ROCHESER - The Rochester City Council got some hard pushback on Tuesday to a proposed change in a Syringe Service Program that would reduce the needle exchange formula to a one to one basis.
Members of the New Hampshire Harm Reduction Coalition including former Rochester city councilor Ashleigh Desrocher spoke passionately about the life and death dangers of only a 1-1 needle exchange rate.
"If we do this people will die," she said during a public hearing on the proposed ordinance change.
Desrocher pointedly asked Rochester Mayor Chuck Grassie if the City Council had conferred with any public health professionals regarding the consequences of such a change.
"That has not happened at this time," replied Grassie, adding that the city currently has no Board of Health while City Manager Katie Ambrose continues to seek a doctor to head up the board after the former one left town.

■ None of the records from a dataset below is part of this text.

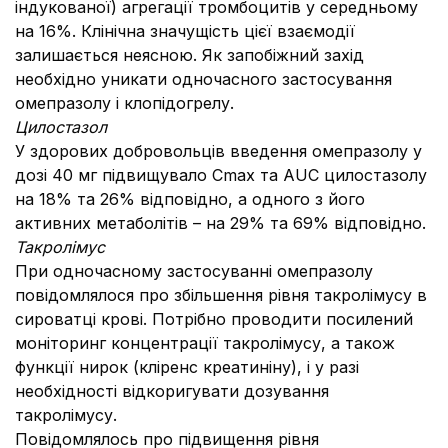
індукованої) агрегації тромбоцитів у середньому
на 16%. Клінічна значущість цієї взаємодії
залишається неясною. Як запобіжний захід
необхідно уникати одночасного застосування
омепразолу і клопідогрелу.
Цилостазол
У здорових добровольців введення омепразолу у
дозі 40 мг підвищувало Сmax та AUC цилостазолу
на 18% та 26% відповідно, а одного з його
активних метаболітів – на 29% та 69% відповідно.
Такролімус
При одночасному застосуванні омепразолу
повідомлялося про збільшення рівня такролімусу в
сироватці крові. Потрібно проводити посилений
моніторинг концентрації такролімусу, а також
функції нирок (кліренс креатиніну), і у разі
необхідності відкоригувати дозування
такролімусу.
Повідомлялось про підвищення рівня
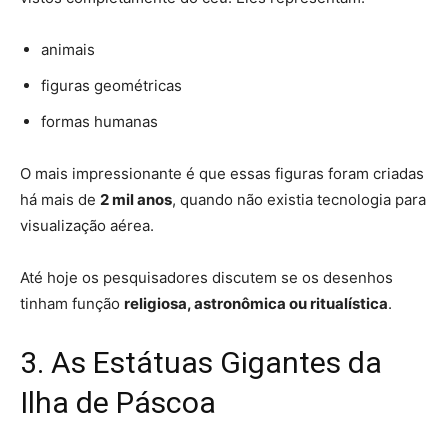
animais
figuras geométricas
formas humanas
O mais impressionante é que essas figuras foram criadas
há mais de
2 mil anos
, quando não existia tecnologia para
visualização aérea.
Até hoje os pesquisadores discutem se os desenhos
tinham função
religiosa, astronômica ou ritualística
.
3. As Estátuas Gigantes da
Ilha de Páscoa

Grassie added that he hoped the council would delay a vote until the new Board of Health was up and running and could give them some guidance.
Other advocates for voting down the new ordinance pointed out that it wrongly bans churches from working with harm reduction, safe and supervised injection sites and visible disposal sites.
"How can you have public needle disposal sites that aren't visible," said a man who identified himself only as Zeb."
Last year the Rochester nonprofit that ran the city's Syringe Service Program revealed in a quarterly report that while some 98,000 clean syringes were given out, only about 78,000 were returned, according to SOS Recovery figures.
That factor may have figured into a decision by the city's codes and ordinances committee to recently change the previous practice of up to a 1-10 syringe exchange to a 1-1 exchange basis and move it on for a City Council vote.
City Councilor Les Horne, who serves on the codes panel, said he'd spoken to some who use the exchange program who said they often take multiple clean syringes they get for free and go down to Dover to sell them. The most recent data of drug overdoses in Rochester comes from 2023 when the city saw 209.